Well, in this way, it's understandable, because as it was said - "Endorama" does not resemble Kreator in any way, with which their sound is commonly identified. "Endorama" was supposed to be such a now or never when it comes to the new style of this quartet. I mean, another radical volte-face will either bring them a sensible change of target and success in another niche or it will turn out to be a complete crap and a period in the history of the band that would be best erased from memory. Looking at the last sentence of the introduction... well, you can probably guess what the ending was. In any case, on the ninth full-length album Petrozza & co. took a huge step into a rather calm and melancholic gothic metal with clear, rhythmic guitar riffs, characteristic Mille vocals (this is basically the only common element with previous longs - although this topic requires clarification, about which later) and keyboard spots.

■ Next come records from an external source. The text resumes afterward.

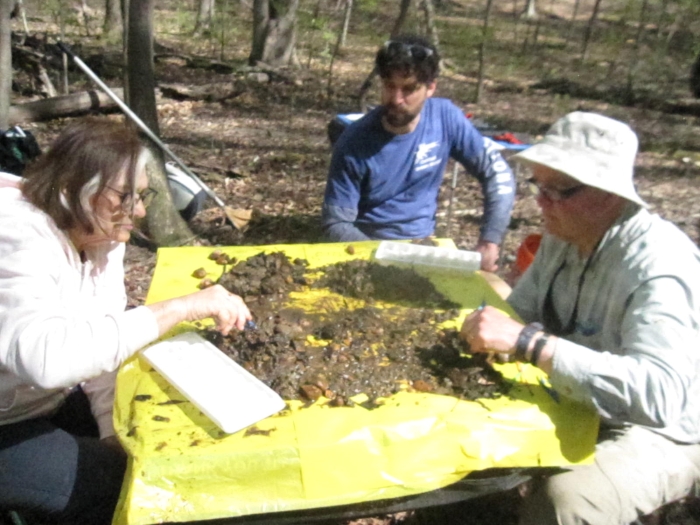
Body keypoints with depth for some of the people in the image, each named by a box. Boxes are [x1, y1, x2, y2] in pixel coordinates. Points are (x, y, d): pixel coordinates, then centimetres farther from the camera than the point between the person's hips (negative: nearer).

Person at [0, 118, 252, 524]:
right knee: (117, 483, -15)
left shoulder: (101, 232, -6)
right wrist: (182, 307, -46)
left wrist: (112, 431, -13)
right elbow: (47, 357, -48)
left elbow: (103, 336, -4)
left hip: (48, 401, 7)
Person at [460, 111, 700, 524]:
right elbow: (522, 310, 3)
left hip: (660, 432, -6)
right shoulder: (564, 235, -5)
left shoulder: (658, 264, -29)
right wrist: (490, 327, -18)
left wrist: (528, 342, -45)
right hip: (579, 403, 7)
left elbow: (660, 394, -42)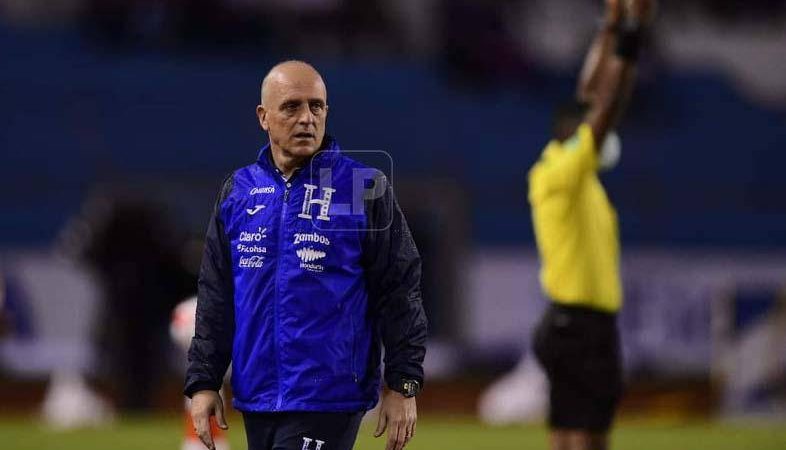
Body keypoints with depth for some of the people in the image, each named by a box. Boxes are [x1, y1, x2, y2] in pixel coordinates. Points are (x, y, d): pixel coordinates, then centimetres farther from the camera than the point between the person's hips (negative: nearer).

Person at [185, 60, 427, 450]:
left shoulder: (364, 189, -2)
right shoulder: (238, 191, 10)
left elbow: (400, 291, -2)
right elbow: (215, 297, 14)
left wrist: (403, 386, -6)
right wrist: (203, 381, 8)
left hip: (329, 403, -5)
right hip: (256, 399, 5)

So it looks a bit like the quartet suddenly envied the transformations and - following them - successes of Paradise Lost, Moonspell and Tiamat, which were very popular in the mid-nineties due to this type of vision of atmospheric metal, and tried to jump into the then strongly promoted wave of gothic metal. After all, if others managed to successfully change their style, why shouldn't it work in the Kreator case?

However, when you have such iconic and great albums like "Pleasure To Kill" or "Coma Of Souls" in your discography, it should come as no surprise that cutting off from the past and searching for new identities will be received with a large dose of reserve. It may not be as bad as it's commonly heard about "Endorama", although its compositional level is very uneven, it does not fit the Kreator's name (the clear, classic logo on the cover art adds more confusion), and the experiments themselves are terribly shallow - very often coming down to softening or showy samples that fill the main content with as much as you can do with studio tricks. Naturally, "Endorama" is nothing that escapes the listener's perception or anything that goes beyond accepted musical categories.

So, "Endorama" features a series of simple, gothic/heavy metal songs. There are many easily digestible patterns (rarely going beyond the standard verse-chorus-verse-chorus), simple rhythms and melodies, a banally sounding bass (although that's actually a plus after previously hiding it on "Outcast" mix), keyboard variations, a reflective atmosphere and a mysterious aura, as well as catchiness inspired by The Sisters Of Mercy. The production of "Endorama", on the other hand, is completely good, with the right selectivity and naturalness, as well as the simple fact that there are solos in which Tommy Vetterli can show off.

The link with Kreator's older albums is of course Petrozza's vocals, about which I have mixed feelings. His characteristic scream is as usual satisfactory, although the low, gothic attempts at singing are a complete failure. And similar feelings come to mind about the music itself - some good numbers, and some really bad. On the one hand, there are pleasant, atmospheric and catchy songs like "Passage To Babylon", "Shadowland", "Future King" or "Chosen Few", and on the other, boring, polished and evoking pseudo-dramaturgy "Tyranny", the title track, "Everlasting Flame" (sounds like a parody of Paradise Lost) or "Golden Age".

"Endorama" is therefore the last period of Kreator's search and attempts to find their place in the realities of the nineties, when thrash metal fell out of circulation, and at the same time another proof that their experiments are not particularly successful or bring new quality. Okay, "Endorama" is not as bad as it is commonly believed, and a few tracks can attract attention on it, although the most troublesome here are the not very attractive arrangements and attempts to patch it up with studio tricks (again, the line-up's potential was wasted) and too much gentleness, unrelated to Kreator's character. The band quickly felt how much they had let themselves go with the too many changes on "Endorama", which is why they returned to more thrash metal sounds in the new millennium.